Basic research that led to a new approach to fighting cancer – by attacking it through the body’s immune system – earned Jim Allison, Ph.D., chair of The University of Texas MD Anderson Cancer Center’s Immunology Department, a prestigious Breakthrough Prize in Life Sciences. 
Allison, who is also executive director of MD Anderson’s Moon Shots Program  immunotherapy platform, recently received a $3 million prize to recognize excellence in research aimed at curing intractable diseases. Allison’s research is on the biology of T cells, immune system attack cells primed to identify and destroy infections and the body’s abnormal cells.
His work and the award were recognized by University of Texas System Regents at their February board meeting Wednesday. In explaining his research, Allison said that “this is an entirely new way of treating cancer by not dealing with the cancer cell directly,” while noting that his breakthrough drug could be used to treat kidney, pancreatic, prostate and other cancers.
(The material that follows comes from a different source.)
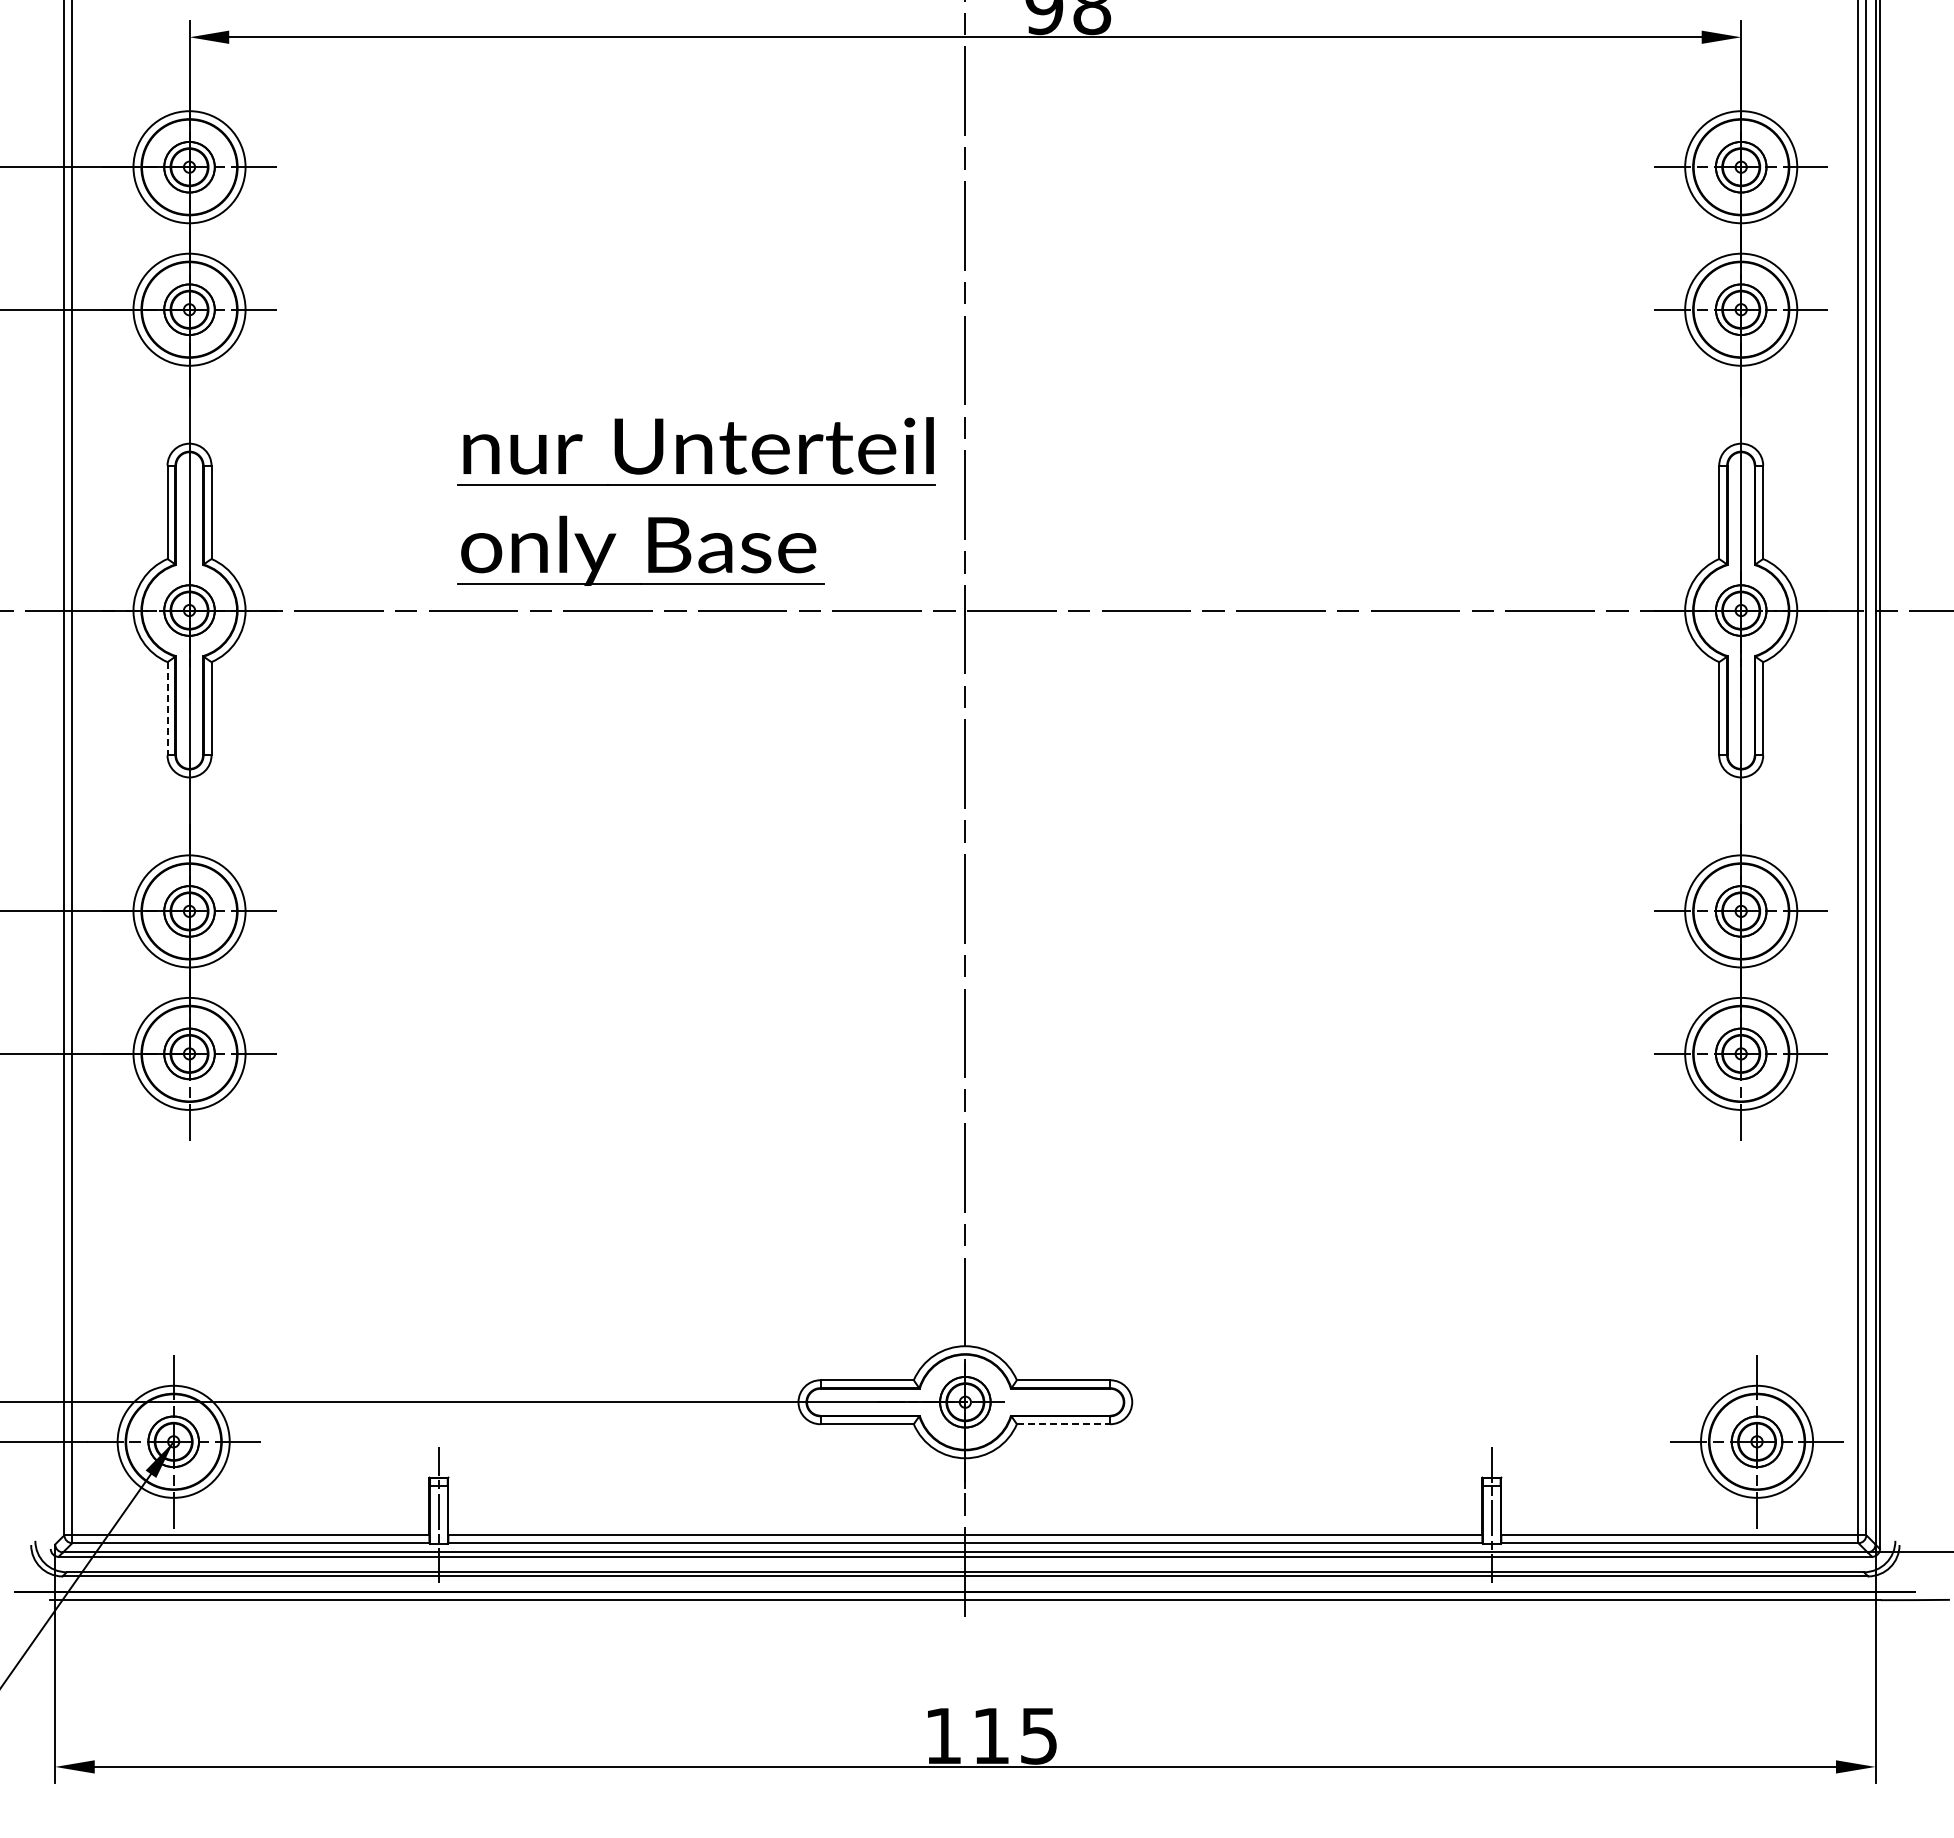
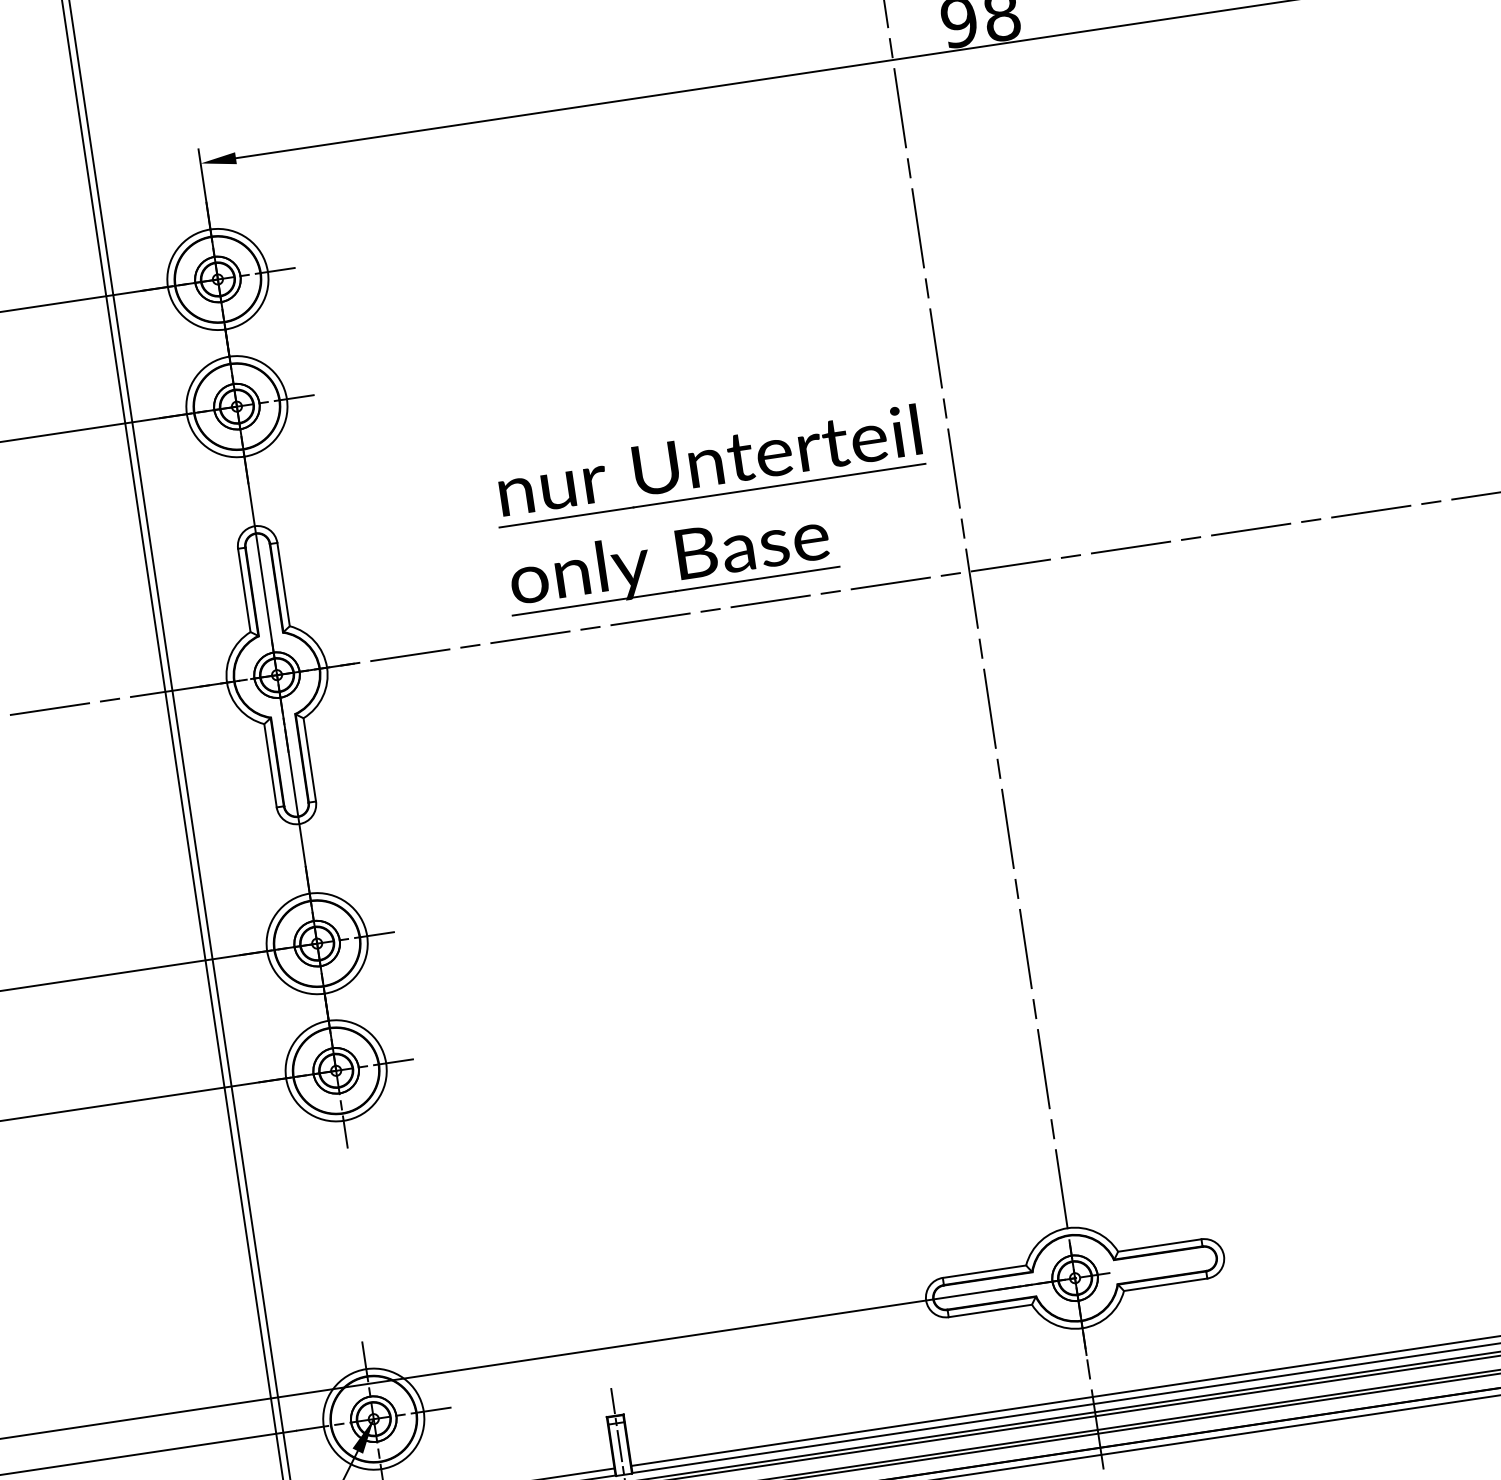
line: (167, 708) -> (270, 765), dashed -> solid
line: (1063, 1424) -> (1165, 1285), dashed -> solid

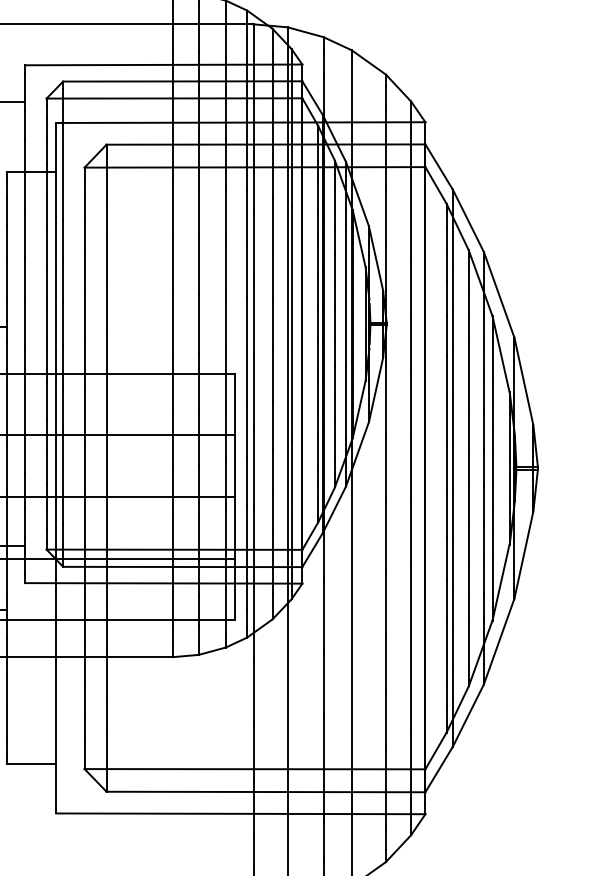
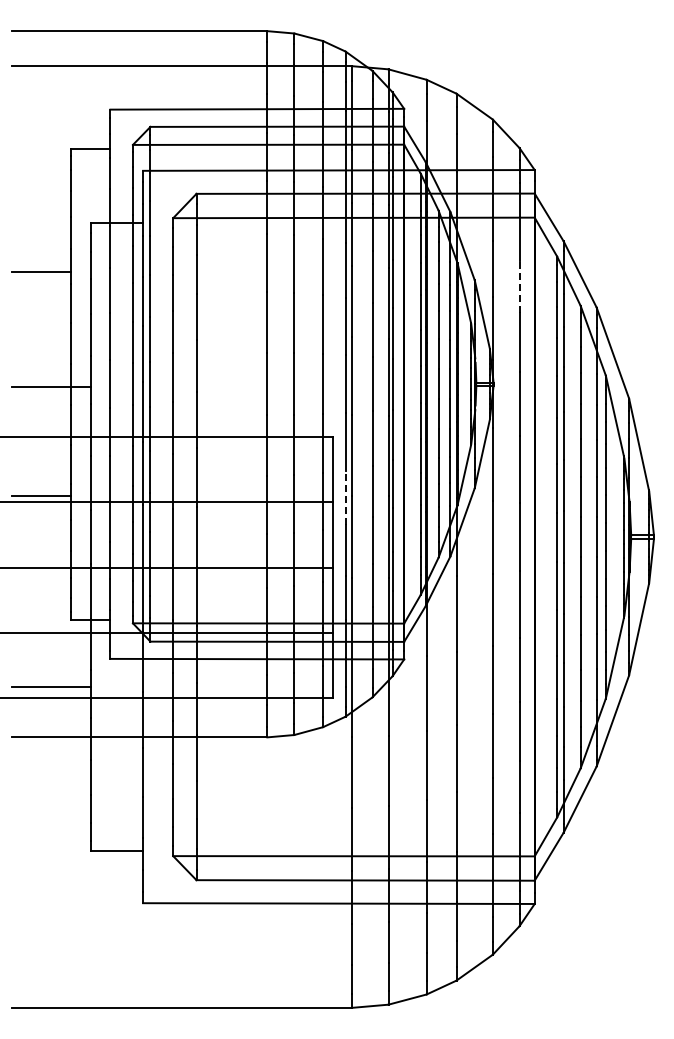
line: (411, 232) -> (519, 286), solid -> dashed
line: (247, 430) -> (345, 497), solid -> dashed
“This is truly a remarkable advancement to reflect the paradigm-shifting research regarding immunotherapy of advance stage tumors,” said UT System Chancellor Francisco G. Cigarroa, M.D. “To see this progress with the potential to save thousands of lives is what we are all about at UT. And I am just as proud of him being an alum of UT and from Alice.”
Growing up in Alice, in South Texas, Allison’s own interest in science was cultivated and encouraged by summer programs at The University of Texas at Austin that he attended starting in middle school.
Among the uses for the prize funds that Allison is considering is a program for high school students and college undergraduates to foster their interest in biomedicine.
Since arriving at MD Anderson in November 2012, Allison founded and directs the immunotherapy platform to cultivate, support and test new development of immunology-based drugs and combinations. MD Anderson’s Moon Shots Program, designed to accelerate the conversion of scientific discoveries into clinical advances that reduce cancer deaths, taps the expertise of the immunotherapy platform.
Allison earned his bachelor’s degree in microbiology and a doctorate in biological sciences from UT Austin. He originally joined the MD Anderson faculty in 1977. He later moved to the University of California, Berkeley and then to Memorial Sloan-Kettering Cancer Center in New York before returning to MD Anderson last year.
He is a member of the National Academy of Sciences and the Institute of Medicine of the National Academies. The Howard Hughes Medical Institute alumnus has won numerous honors for biomedical research. Earlier this year, he received the first AACR-CRI Lloyd J. Old Award in Cancer Immunology and also The Economist’s 2013 Innovations Award for Bioscience.
The Breakthrough Prize in Life Sciences recognizes excellence in research aimed at curing intractable diseases and extending human life. The prize is administered by the Breakthrough Prize in Life Sciences Foundation, a nonprofit dedicated to advancing breakthrough research, celebrating scientists and generating excitement about science careers.
About The University of Texas System
Educating students, providing care for patients, conducting groundbreaking research and serving the needs of Texans and the nation for more than 130 years, The University of Texas System  is one of the largest public university systems in the United States, with nine academic universities, six health institutions and a fall 2013 enrollment of more than 213,000. The UT System confers more than one-third of the state’s undergraduate degrees, educates two-thirds of the state’s health care professionals annually and accounts for almost 70 percent of all research funds awarded to public universities in Texas. The UT System has an annual operating budget of $14.6 billion (FY 2014) including $3 billion in sponsored programs funded by federal, state, local and private sources. With more than 87,000 employees, the UT System is one of the largest employers in the state.